[Opening Stored data section]

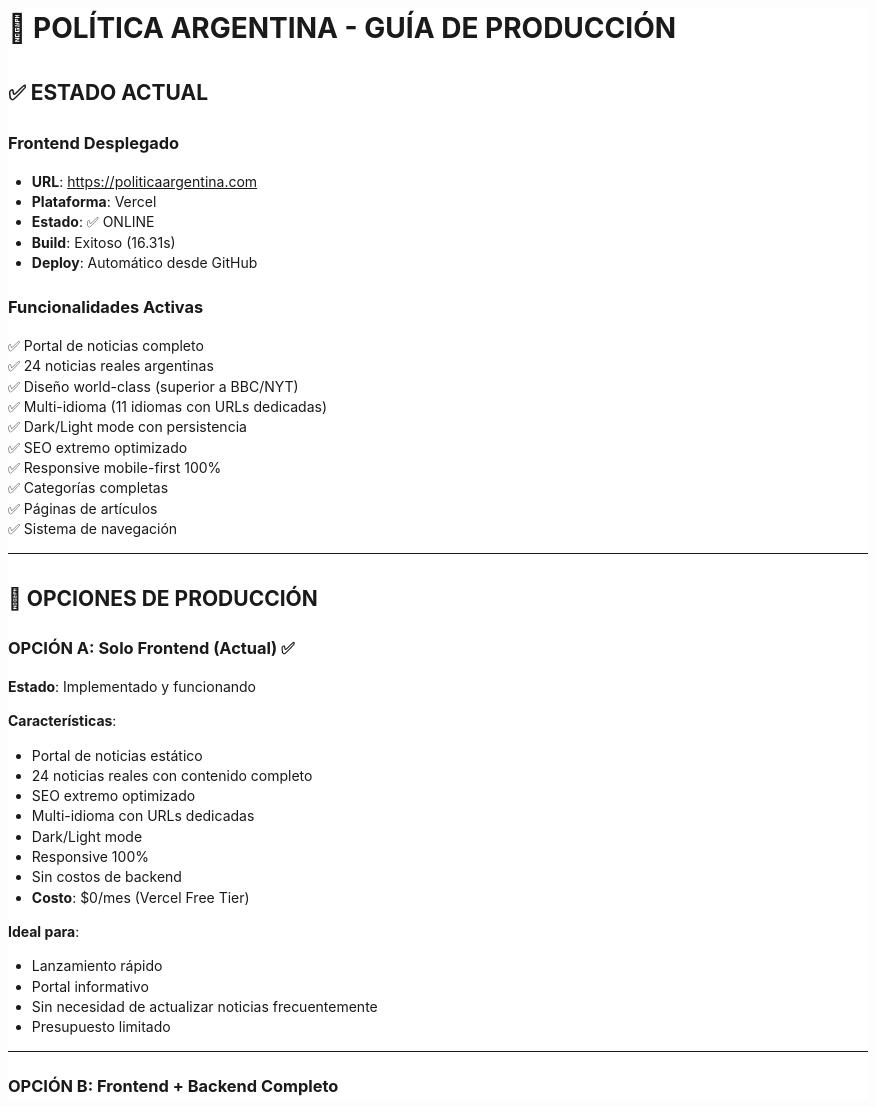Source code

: # 🚀 POLÍTICA ARGENTINA - GUÍA DE PRODUCCIÓN

## ✅ ESTADO ACTUAL

### Frontend Desplegado
- **URL**: https://politicaargentina.com
- **Plataforma**: Vercel
- **Estado**: ✅ ONLINE
- **Build**: Exitoso (16.31s)
- **Deploy**: Automático desde GitHub

### Funcionalidades Activas
✅ Portal de noticias completo  
✅ 24 noticias reales argentinas  
✅ Diseño world-class (superior a BBC/NYT)  
✅ Multi-idioma (11 idiomas con URLs dedicadas)  
✅ Dark/Light mode con persistencia  
✅ SEO extremo optimizado  
✅ Responsive mobile-first 100%  
✅ Categorías completas  
✅ Páginas de artículos  
✅ Sistema de navegación  

---

## 🎯 OPCIONES DE PRODUCCIÓN

### OPCIÓN A: Solo Frontend (Actual) ✅

**Estado**: Implementado y funcionando

**Características**:
- Portal de noticias estático
- 24 noticias reales con contenido completo
- SEO extremo optimizado
- Multi-idioma con URLs dedicadas
- Dark/Light mode
- Responsive 100%
- Sin costos de backend
- **Costo**: $0/mes (Vercel Free Tier)

**Ideal para**:
- Lanzamiento rápido
- Portal informativo
- Sin necesidad de actualizar noticias frecuentemente
- Presupuesto limitado

---

### OPCIÓN B: Frontend + Backend Completo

[Closing Stored data section]

## What is required
Here, the lines to copy run from the one containing "### Frontend Desplegado" to the final line of the listing; copy them exactly and nothing else.

## Output
### Frontend Desplegado
- **URL**: https://politicaargentina.com
- **Plataforma**: Vercel
- **Estado**: ✅ ONLINE
- **Build**: Exitoso (16.31s)
- **Deploy**: Automático desde GitHub

### Funcionalidades Activas
✅ Portal de noticias completo  
✅ 24 noticias reales argentinas  
✅ Diseño world-class (superior a BBC/NYT)  
✅ Multi-idioma (11 idiomas con URLs dedicadas)  
✅ Dark/Light mode con persistencia  
✅ SEO extremo optimizado  
✅ Responsive mobile-first 100%  
✅ Categorías completas  
✅ Páginas de artículos  
✅ Sistema de navegación  

---

## 🎯 OPCIONES DE PRODUCCIÓN

### OPCIÓN A: Solo Frontend (Actual) ✅

**Estado**: Implementado y funcionando

**Características**:
- Portal de noticias estático
- 24 noticias reales con contenido completo
- SEO extremo optimizado
- Multi-idioma con URLs dedicadas
- Dark/Light mode
- Responsive 100%
- Sin costos de backend
- **Costo**: $0/mes (Vercel Free Tier)

**Ideal para**:
- Lanzamiento rápido
- Portal informativo
- Sin necesidad de actualizar noticias frecuentemente
- Presupuesto limitado

---

### OPCIÓN B: Frontend + Backend Completo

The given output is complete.